Подумайте, в каких жизненных ситуациях вам мог бы пригодиться навык пристального внимания. К примеру, орнитолог, наблюдающий за птицами в бинокль и пытающийся разглядеть мельчайшие детали оперения или прислушивающийся к птичьему пению, чрезвычайно внимателен. Всем нам в повседневной жизни временами требуется проявить обостренное внимание: кому-то, в силу профессии или образа жизни, чаще, кому-то – постоянно. Идеальное обостренное внимание и то, как оно ощущается, описал еще сам Будда: «В видимом – только видимое; в слышимом – только слышимое; в ощущаемом – только ощущаемое; в познаваемом – только познаваемое».

Иными словами, когда ваше внимание максимально обострено, вы видите, слышите и ощущаете только подлинное, освободившись от иллюзий. А для этого нужно просто улавливать то, что вам явлено, не смешивая данность со своими предвзятыми суждениями и оценками. Не примешивайте к этому «мне нравится, мне не нравится, я разочарован, я восхищен» все эти бесконечные навязчивые ассоциации. Пробейтесь сквозь все это. Мышление, воображение, анализ и память чрезвычайно полезны. Более того, они составляют важнейший элемент некоторых буддийских медитаций, однако теряют всякую силу, если вы, образно говоря, размениваетесь на гнев, оценочность, обиды и прочее.

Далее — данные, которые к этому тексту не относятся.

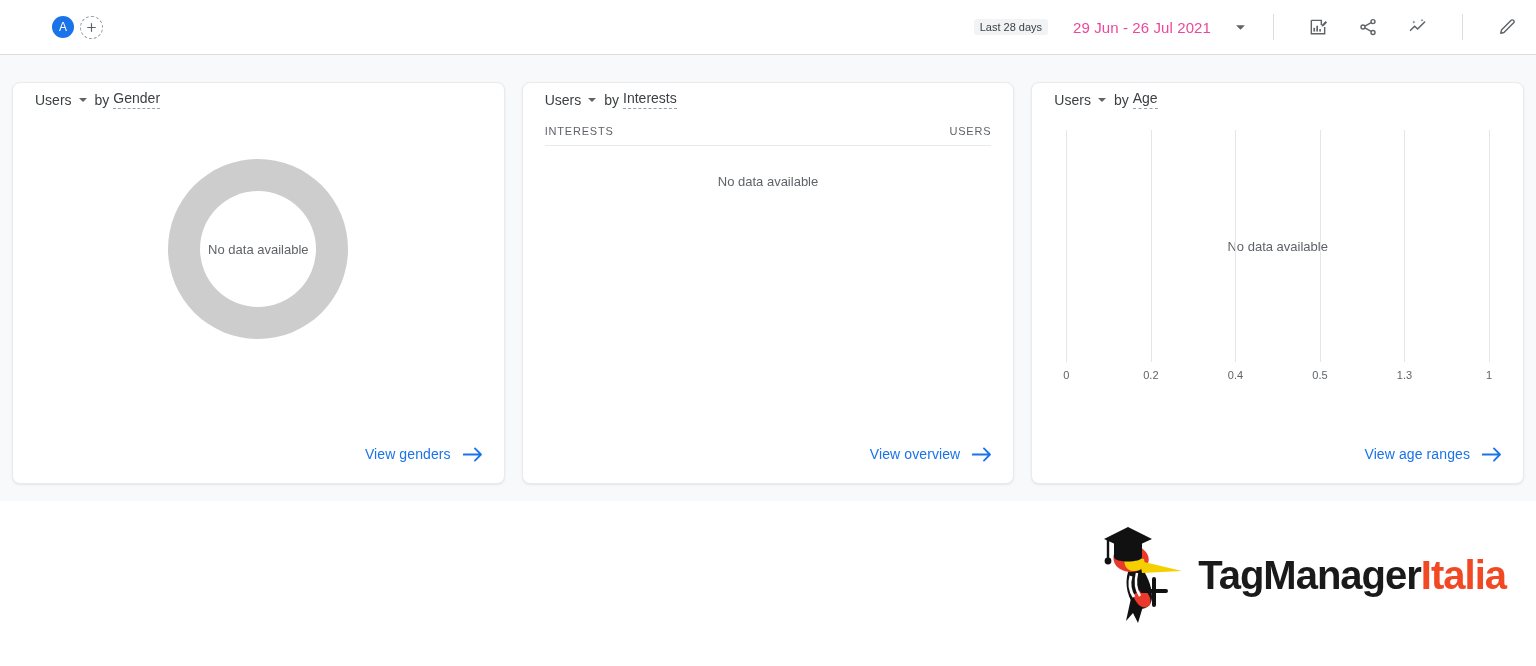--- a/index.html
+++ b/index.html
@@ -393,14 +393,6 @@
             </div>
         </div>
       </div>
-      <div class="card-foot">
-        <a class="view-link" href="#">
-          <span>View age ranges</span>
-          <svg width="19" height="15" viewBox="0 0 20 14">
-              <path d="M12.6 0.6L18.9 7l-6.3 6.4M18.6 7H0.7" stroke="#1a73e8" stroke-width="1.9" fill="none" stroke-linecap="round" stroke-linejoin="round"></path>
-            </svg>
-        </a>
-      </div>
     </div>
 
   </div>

Будда предложил нам альтернативы – методики, применимые в повседневной жизни. Они подходят не только для отшельнического уединения, но и для активной жизни в кругу семьи, друзей и коллег – для пребывания в мире. Особую ценность эти методики представляют для сферы взаимоотношений с окружающими. Приведу пример. Встреча с неприятным человеком наверняка вызывает у вас огорчение или раздражение, но это происходит потому, что вы судите о нем, а не воспринимаете его нейтрально, как данность. Вы раздражаетесь, думаете: «Как он глуп» или «Какой пошляк», или «Он меня обижает, он агрессивен», а все это – предвзятые суждения. Если же вы продвинулись по пути очищения, то просто не будете тратить на такого человека свою энергию и отнесетесь к нему нейтрально. Значит, вы сэкономите свои силы и сбережете здоровье. Недаром в буддизме все эмоции типа гнева, раздражения, обиды, зависти и т. д. принято называть психическими недугами – под этим названием объединяют все страсти и заблуждения, которые нарушают душевное равновесие. Было бы прекрасно, если бы мы могли просто принять решение никогда больше не поддаваться этим недугам, однако мы не обладаем свободой, позволяющей мгновенно пресекать нашу обиду, ревность или гнев. И все же если мы осознаем недуг в момент его возникновения, это позволит нам не слиться с ним, не пустить себе в душу. Если мы сможем увидеть и распознать его, у нас есть выбор – возможность не реагировать

на него по привычке, действуя и чувствуя по шаблону. Ведь, по сути, гнев или обидчивость – такая же вредная привычка, как курение или переедание. Поддаваясь ей, мы только умножаем свои страдания.